The Branch Mike Resnick

The Branch

First Published 1984
173 Pages (tpb)
Date Read
August 2001
Steve

This is a controversial novel. There can be no denying this fact, when the plot involves the coming of the Old Testament Messiah in the middle part of the 21st Century. Even more so when this messiah, Jeremiah the B, is a womanising con-artist drug addict who makes his money from prostitution, pornography and drugs.

The main character in the book is Solomon Moody Moore, the leading "businessman" in Chicago. He is the lead player in all of the criminal sectors of Chicago, when Jeremiah the B comes along and begins to undermine him. Moore naturally reacts by attempting to have Jeremiah killed, a task which proves harder than it should.
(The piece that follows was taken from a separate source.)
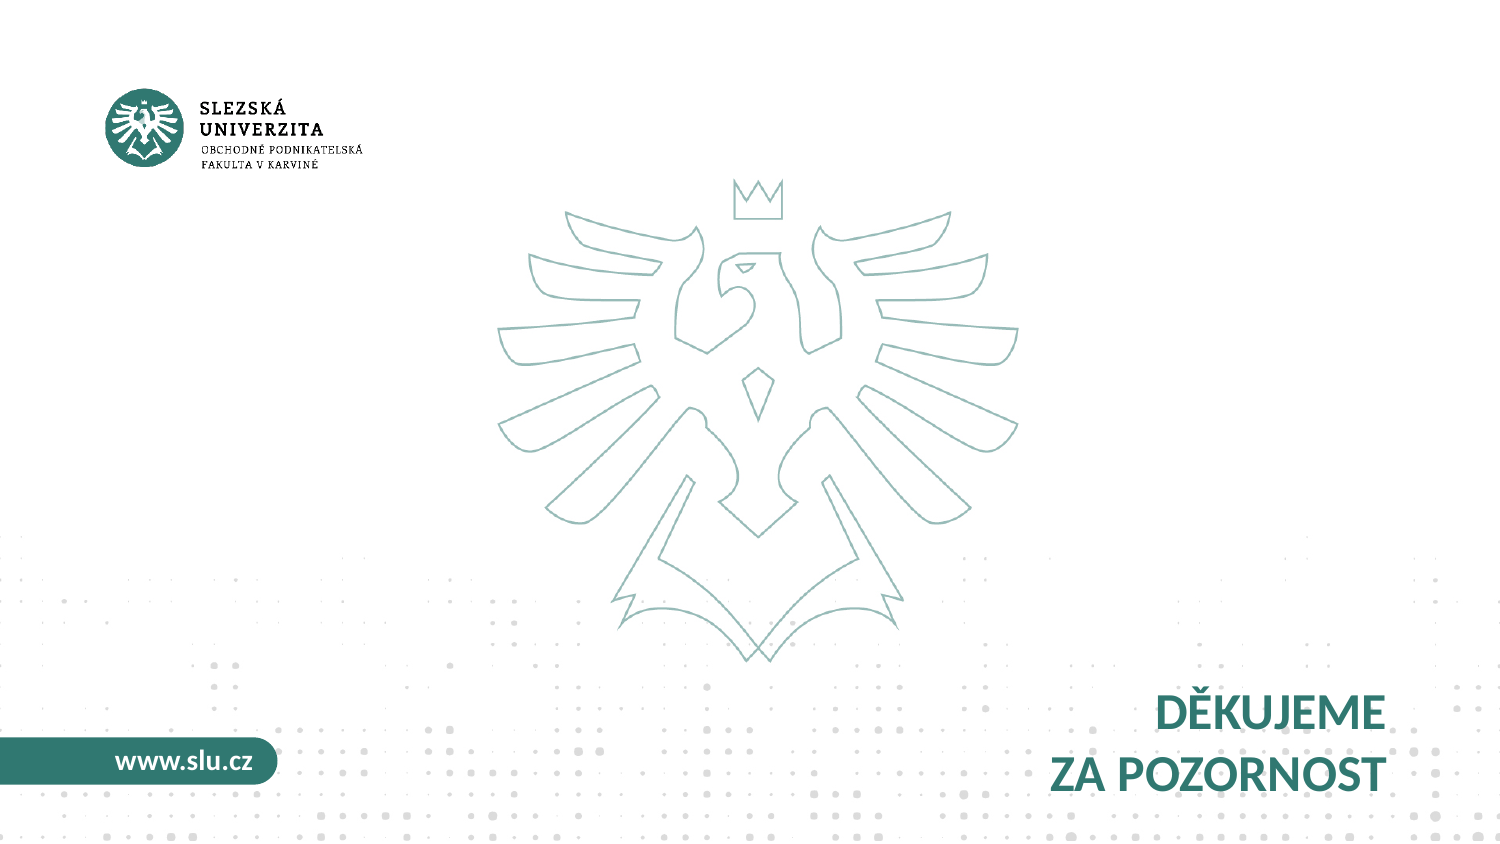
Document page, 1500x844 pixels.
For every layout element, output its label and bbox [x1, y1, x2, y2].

There are many strengths to this novel, as there is to all of Resnick's writing. He manages to sum up the changes that have happened to society concisely, describing the drives and depravity of mid 21st Century Chicago dwellers without boring the reader with vast descriptive passages. Resnick is a writer who, like many others, has thought through his background thoroughly but he does not then feel the need to laboriously prove this, content instead to utilise subtler methods of highlighting the progress of society.

The main characters are rounded and believable, consistent in their actions throughout. The lead-ons and supporting characters described just sufficiently to elevate them to human status rather than statistic, but not laboured upon for four pages merely to die one page later.

Whilst the plot is not as sharpened as some of his later works this still exhibits some of the traditional Resnick elements. There is an awareness here of the historical importance of the events described. In most of his books the events would be recorded, interpreted and discussed long after in their worlds, and he wrotes with some of this in mind. In this at the end of the first chapter he remarks of how historians would have given anything to have witnessed the first meeting of the two main characters.

All in all, this is good writing, comfortable without being predictable, well structured and skillfully delivered. If you do not have a problem with the (ir)religious nature of the plot of this book and enjoy SF dealing with social change rather than technological change then I would heartily recommend this book.